[Available records — start]

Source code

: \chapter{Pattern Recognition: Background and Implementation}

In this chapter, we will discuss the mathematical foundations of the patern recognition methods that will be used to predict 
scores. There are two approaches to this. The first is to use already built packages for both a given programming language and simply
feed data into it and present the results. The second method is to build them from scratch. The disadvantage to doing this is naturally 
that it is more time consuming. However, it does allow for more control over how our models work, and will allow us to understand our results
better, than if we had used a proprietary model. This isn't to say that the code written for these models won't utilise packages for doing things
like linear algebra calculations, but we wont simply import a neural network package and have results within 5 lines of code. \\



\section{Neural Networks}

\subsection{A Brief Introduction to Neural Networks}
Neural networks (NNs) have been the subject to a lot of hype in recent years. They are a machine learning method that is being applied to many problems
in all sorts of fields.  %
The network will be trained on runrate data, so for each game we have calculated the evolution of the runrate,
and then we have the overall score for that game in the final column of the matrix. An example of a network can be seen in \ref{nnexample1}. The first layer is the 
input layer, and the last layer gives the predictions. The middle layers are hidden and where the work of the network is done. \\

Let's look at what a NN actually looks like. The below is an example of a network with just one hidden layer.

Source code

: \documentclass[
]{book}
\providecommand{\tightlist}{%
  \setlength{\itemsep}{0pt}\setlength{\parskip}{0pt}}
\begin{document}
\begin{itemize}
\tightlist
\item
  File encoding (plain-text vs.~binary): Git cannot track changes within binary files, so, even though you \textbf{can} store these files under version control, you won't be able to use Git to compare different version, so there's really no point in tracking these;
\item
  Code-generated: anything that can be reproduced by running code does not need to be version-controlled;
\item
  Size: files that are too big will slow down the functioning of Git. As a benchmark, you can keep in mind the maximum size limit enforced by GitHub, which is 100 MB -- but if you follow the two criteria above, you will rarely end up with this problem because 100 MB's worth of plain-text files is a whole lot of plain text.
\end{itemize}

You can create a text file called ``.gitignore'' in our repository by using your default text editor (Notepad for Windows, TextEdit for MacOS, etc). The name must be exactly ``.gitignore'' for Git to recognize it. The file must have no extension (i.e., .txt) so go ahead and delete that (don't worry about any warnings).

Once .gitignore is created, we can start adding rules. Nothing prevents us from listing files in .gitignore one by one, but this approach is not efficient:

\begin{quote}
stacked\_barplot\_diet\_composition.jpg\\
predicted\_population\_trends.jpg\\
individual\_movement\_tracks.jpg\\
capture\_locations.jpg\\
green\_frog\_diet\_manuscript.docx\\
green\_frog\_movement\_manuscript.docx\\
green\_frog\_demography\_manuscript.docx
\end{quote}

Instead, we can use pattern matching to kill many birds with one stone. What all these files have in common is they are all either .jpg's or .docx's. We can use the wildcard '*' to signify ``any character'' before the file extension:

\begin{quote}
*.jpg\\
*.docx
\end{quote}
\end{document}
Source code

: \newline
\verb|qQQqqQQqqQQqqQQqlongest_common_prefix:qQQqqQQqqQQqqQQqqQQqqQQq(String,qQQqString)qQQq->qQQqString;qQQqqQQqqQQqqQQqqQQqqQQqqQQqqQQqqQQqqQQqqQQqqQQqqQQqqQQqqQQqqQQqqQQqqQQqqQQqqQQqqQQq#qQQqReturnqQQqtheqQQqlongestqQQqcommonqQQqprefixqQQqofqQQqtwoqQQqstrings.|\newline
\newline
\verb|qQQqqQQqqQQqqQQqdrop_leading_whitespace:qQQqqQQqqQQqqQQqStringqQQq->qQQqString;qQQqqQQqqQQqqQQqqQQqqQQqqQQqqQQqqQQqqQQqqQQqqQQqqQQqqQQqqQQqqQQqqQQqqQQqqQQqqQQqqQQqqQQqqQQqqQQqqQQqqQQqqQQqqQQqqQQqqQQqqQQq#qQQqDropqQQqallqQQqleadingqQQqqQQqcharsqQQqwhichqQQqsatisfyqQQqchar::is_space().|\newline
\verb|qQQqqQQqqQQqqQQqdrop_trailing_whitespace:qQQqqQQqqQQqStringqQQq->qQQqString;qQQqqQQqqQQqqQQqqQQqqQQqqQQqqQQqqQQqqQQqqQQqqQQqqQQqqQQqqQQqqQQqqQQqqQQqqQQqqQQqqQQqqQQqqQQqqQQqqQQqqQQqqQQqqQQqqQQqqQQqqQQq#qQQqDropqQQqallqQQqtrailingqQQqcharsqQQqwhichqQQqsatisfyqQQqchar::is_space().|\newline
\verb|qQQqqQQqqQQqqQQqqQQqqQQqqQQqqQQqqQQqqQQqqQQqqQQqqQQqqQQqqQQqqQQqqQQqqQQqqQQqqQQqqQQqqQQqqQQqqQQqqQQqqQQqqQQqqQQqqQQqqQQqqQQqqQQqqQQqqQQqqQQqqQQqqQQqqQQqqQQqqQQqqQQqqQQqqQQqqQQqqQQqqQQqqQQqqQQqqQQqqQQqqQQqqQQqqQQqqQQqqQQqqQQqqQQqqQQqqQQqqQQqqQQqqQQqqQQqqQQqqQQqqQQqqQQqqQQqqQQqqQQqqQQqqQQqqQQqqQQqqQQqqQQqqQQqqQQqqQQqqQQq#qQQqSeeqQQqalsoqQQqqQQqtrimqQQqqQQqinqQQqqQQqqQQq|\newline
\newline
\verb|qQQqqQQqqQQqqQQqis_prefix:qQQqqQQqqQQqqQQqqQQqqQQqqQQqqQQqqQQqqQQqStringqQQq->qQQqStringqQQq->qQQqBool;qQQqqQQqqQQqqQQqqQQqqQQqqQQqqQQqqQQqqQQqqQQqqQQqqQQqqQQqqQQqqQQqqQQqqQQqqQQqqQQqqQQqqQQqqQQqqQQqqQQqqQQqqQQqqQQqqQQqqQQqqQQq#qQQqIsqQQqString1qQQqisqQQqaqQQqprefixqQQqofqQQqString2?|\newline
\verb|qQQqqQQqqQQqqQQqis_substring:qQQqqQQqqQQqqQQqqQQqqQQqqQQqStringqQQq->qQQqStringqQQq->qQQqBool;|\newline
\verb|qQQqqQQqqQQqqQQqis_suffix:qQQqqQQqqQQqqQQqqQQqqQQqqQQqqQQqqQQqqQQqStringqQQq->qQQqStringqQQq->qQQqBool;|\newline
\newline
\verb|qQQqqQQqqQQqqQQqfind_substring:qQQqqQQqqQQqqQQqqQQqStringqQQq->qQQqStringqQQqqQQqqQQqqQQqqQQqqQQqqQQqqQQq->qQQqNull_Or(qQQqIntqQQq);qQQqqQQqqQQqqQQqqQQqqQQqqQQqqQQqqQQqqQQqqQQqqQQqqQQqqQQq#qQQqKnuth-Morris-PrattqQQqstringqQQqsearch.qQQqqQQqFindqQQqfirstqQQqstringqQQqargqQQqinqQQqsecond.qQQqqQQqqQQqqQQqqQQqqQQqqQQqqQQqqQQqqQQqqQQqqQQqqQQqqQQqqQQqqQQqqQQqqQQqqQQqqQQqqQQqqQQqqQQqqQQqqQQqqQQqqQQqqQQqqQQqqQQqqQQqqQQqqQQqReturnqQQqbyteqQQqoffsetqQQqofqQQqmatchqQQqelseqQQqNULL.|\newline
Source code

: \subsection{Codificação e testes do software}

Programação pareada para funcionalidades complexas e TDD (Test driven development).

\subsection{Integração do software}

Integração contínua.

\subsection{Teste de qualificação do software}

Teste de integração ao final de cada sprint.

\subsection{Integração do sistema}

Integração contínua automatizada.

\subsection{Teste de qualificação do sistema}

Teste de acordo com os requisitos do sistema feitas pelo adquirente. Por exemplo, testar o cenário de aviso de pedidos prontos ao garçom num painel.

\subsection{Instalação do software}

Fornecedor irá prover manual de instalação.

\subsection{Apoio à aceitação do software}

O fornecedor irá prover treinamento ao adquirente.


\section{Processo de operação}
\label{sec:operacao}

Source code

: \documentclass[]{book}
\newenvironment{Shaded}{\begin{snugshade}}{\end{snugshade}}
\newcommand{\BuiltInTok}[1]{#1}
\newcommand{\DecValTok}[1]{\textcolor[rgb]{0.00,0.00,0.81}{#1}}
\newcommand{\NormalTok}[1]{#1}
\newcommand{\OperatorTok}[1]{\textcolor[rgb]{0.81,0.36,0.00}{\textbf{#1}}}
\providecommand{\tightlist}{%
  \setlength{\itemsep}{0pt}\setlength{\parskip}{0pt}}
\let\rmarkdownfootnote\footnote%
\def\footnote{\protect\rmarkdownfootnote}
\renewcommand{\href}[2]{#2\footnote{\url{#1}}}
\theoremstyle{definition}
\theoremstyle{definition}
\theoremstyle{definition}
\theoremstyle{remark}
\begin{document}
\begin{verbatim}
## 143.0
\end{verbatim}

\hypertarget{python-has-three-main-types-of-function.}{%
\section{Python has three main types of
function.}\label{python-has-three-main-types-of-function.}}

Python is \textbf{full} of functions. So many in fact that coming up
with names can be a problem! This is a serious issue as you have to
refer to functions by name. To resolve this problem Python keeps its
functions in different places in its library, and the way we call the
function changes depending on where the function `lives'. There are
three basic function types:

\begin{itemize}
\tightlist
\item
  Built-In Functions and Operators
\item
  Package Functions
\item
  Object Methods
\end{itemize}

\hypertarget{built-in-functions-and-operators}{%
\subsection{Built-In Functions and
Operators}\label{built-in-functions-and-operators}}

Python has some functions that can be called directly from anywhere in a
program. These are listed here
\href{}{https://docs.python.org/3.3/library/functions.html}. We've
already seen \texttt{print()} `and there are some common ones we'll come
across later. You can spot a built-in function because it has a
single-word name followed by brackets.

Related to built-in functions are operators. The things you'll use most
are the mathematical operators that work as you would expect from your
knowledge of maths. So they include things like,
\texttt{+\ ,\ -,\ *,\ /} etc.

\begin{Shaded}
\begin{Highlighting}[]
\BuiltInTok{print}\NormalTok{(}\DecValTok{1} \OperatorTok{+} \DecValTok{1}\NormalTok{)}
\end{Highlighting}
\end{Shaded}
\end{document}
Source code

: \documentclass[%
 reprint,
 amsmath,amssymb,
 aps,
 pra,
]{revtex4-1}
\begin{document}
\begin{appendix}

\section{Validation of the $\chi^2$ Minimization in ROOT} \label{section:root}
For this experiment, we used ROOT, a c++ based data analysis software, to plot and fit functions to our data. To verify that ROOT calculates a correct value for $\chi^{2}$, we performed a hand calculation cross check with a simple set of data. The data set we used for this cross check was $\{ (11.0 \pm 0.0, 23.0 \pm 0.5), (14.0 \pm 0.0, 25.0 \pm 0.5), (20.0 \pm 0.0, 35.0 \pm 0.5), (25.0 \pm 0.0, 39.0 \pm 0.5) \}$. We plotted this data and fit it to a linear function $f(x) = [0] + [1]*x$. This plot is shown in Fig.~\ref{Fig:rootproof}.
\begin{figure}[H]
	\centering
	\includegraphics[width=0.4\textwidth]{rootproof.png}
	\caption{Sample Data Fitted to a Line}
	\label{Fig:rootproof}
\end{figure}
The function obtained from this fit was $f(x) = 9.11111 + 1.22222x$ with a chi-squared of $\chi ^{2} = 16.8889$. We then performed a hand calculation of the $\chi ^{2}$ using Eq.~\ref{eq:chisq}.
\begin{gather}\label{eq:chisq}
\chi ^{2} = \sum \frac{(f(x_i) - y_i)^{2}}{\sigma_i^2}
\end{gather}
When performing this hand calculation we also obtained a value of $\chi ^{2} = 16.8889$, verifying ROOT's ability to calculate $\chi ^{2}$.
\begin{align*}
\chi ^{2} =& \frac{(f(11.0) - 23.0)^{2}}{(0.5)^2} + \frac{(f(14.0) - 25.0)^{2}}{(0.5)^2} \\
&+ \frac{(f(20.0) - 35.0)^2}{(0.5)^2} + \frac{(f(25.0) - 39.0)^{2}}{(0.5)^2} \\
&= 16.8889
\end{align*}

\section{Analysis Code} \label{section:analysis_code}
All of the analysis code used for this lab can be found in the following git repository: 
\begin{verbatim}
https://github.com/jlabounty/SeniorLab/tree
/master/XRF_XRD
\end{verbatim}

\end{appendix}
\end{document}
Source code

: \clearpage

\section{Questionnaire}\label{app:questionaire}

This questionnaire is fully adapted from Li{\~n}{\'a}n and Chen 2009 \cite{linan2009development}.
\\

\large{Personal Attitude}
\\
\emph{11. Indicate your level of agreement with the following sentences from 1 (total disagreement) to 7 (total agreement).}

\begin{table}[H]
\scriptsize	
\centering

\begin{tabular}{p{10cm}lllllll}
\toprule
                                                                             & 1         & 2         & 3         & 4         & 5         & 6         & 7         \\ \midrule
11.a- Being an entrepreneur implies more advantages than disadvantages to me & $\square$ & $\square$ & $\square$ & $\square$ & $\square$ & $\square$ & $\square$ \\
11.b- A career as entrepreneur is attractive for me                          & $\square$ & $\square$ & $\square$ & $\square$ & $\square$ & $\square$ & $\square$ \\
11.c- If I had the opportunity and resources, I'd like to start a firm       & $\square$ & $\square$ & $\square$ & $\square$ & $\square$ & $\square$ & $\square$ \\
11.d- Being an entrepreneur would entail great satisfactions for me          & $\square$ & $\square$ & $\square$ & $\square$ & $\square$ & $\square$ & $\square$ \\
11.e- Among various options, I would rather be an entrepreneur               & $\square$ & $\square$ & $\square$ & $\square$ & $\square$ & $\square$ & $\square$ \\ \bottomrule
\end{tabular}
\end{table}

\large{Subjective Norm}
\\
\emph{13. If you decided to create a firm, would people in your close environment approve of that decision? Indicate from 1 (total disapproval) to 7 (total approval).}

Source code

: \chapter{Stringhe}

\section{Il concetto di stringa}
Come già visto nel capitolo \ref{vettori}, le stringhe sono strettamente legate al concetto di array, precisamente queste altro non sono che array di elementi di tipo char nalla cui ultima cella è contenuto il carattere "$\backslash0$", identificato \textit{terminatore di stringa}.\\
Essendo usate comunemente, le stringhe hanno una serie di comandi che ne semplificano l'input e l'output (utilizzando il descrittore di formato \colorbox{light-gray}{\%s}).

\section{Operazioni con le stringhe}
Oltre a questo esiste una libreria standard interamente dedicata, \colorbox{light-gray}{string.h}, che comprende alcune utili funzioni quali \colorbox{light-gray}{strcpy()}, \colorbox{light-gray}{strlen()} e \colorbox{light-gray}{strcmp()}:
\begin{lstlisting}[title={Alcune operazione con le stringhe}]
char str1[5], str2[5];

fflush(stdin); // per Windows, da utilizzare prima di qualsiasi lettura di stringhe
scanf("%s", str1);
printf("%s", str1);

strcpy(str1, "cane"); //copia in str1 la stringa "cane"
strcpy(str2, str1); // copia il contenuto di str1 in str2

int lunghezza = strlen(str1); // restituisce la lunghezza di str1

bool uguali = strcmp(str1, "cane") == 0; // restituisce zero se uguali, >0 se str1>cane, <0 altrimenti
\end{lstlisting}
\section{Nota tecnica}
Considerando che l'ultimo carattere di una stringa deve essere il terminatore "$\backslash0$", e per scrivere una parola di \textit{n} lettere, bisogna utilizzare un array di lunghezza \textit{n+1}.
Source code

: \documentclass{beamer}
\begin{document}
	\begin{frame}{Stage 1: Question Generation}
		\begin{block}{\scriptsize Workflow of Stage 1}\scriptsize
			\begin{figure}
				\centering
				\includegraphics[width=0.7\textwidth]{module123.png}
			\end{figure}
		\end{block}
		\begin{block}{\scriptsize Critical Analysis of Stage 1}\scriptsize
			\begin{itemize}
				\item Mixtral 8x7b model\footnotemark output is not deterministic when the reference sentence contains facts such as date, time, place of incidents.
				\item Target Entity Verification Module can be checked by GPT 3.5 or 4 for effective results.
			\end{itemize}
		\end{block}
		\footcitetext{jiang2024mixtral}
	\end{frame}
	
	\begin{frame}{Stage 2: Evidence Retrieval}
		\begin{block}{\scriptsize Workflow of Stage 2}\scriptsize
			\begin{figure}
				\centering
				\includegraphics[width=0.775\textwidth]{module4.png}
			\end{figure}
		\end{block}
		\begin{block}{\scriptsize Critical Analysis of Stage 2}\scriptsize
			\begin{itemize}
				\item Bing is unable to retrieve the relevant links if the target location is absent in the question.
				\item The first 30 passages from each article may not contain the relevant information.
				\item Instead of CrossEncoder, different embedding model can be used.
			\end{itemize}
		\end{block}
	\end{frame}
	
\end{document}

[Available records — finish]

▶ [Task goal] Copy out, from the data above, every line holding the word "contínua".

▶ [Answer to this problem]
Integração contínua.
Integração contínua automatizada.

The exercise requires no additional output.